Las narraciones como tales se nos ofrecen publicadas en dos volúmenes; y aunque Mr. Ingram no indica si han sido impresas cronológicamente, sospecho que no nos equivocamos al considerar algunas de las narraciones que figuran al final del segundo volumen entre las últimas que el autor escribió. No hay rastro en ellas del trabajo brillante, y con frecuencia sólido, de sus momentos más afortunados. Las historias están mal concebidas y escritas con desaliño. Hay demasiadas risas; en el mejor de los casos, un tipo de risa siniestra; la risa de aquellos que, en sus propias palabras, ríen, pero no sonríen nunca más.
Parece haber perdido todo respeto por sí mismo, a su público y a su arte. Cuando en otro tiempo dibujaba imágenes horrendas, lo hacía con algún propósito creativo y con una cierta mesura y gravedad adecuadas a la situación; pero en sus últimas narraciones, cual un necrófago o un loco airado, las desparrama indiscriminadamente, rebasando toda idea que pudiéramos tener del infierno. Hay un deber hacia los vivos más importante que cualquier compasión para con los muertos; y sería criminal que el crítico que expresa su propio aborrecimiento y horror escatimase una sola palabra desagradable, a menos que, por su ausencia permita que otra víctima se embarre con la lectura del infamante Rey Peste. Quien fue capaz de escribir Rey Peste dejó de ser un ser humano. Por su bien, y movidos por una infinita piedad hacia un alma tan extraviada, nos agrada darle por muerto. Pero si Poe nos inspira compasión, no es compasión precisamente lo que sentimos al pensar en Baudelaire, capaz de sentarse a sangre fría y adecentar en un francés correcto este disparatado fárrago de horrores. Hay un grado de menosprecio que, de ser consentido, trasciende a sí mismo hasta convertirse en un estado de apasionada autocomplacencia; por eso, en bien de nuestro espíritu, será mejor no volver a pensar en Baudelaire o en Rey Peste.

※

_TU TAREA_: Sigue escribiendo la crítica sobre los cuentos de Poe a partir de su última oración. Las entradas son material aparte y no tienen nada que ver con la crítica.

※

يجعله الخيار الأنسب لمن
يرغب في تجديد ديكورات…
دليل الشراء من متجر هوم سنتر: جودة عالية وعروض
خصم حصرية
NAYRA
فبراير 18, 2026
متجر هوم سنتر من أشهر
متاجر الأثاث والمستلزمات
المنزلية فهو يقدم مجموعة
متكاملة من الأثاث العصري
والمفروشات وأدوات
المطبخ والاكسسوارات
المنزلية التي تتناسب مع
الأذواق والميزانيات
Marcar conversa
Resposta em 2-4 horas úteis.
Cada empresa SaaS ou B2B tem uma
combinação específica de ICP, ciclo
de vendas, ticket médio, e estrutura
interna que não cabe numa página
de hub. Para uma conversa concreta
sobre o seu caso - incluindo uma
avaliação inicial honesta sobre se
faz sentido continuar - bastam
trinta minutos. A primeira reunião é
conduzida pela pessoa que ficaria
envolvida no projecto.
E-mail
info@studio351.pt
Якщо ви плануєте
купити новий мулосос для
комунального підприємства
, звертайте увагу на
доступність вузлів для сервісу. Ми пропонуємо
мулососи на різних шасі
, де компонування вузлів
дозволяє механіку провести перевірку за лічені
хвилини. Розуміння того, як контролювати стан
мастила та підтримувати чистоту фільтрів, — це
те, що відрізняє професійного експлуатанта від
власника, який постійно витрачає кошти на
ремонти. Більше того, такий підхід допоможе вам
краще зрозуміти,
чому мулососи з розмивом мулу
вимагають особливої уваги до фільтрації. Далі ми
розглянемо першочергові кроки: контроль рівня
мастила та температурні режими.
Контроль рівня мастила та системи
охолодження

※

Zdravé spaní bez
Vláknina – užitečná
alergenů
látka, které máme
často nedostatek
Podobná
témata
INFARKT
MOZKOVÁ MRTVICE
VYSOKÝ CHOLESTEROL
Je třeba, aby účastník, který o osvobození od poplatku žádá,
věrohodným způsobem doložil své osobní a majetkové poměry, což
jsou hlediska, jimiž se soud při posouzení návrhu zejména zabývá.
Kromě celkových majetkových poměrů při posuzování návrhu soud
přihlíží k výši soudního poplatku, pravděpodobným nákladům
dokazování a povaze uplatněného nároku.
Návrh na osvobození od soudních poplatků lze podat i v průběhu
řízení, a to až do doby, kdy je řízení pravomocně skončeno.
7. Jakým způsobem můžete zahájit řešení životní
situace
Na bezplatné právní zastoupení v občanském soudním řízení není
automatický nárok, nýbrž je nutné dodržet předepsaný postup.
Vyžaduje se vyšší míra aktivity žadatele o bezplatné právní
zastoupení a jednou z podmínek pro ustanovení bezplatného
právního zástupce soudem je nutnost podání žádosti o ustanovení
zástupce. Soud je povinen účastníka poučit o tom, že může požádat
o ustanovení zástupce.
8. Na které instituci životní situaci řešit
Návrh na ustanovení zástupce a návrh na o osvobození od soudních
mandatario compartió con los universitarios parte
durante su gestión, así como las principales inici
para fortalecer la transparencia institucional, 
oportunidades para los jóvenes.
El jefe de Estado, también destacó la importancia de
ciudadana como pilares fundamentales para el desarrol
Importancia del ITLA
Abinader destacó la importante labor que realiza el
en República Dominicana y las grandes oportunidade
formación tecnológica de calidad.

※

_RESPUESTA AL EJERCICIO_:
Las primeras narraciones de Poe no suelen ser disparatadas, aunque puedan serlo estos lamentables ejemplos del final. El dislate es, por cierto, la última acusación de la que razonablemente podrían ser objeto. Poe tiene el auténtico instinto del narrador. Conoce los pequeños detalles que contribuyen a crear o a destruir una historia. Sabe cómo resaltar el significado de una situación y dar vida y color a aquellos pormenores aparentemente irrelevantes. Así, todo el espíritu del Tonel de amontillado pende del abigarrado disfraz de Carnaval, el sombrero y las campanillas de Fortunato. Poe dio con la clave de su historia cuando encontró el recurso de vestir grotescamente a su víctima; de tal guisa le hace recorrer con paso vacilante las catacumbas de Montressors, y el último sonido que nos llega desde el escondrijo tapiado es el tintineo de las campanillas de su sombrero. También es admirable la utilización del reloj dando las horas durante el banquete del príncipe Próspero, en La máscara de la muerte roja.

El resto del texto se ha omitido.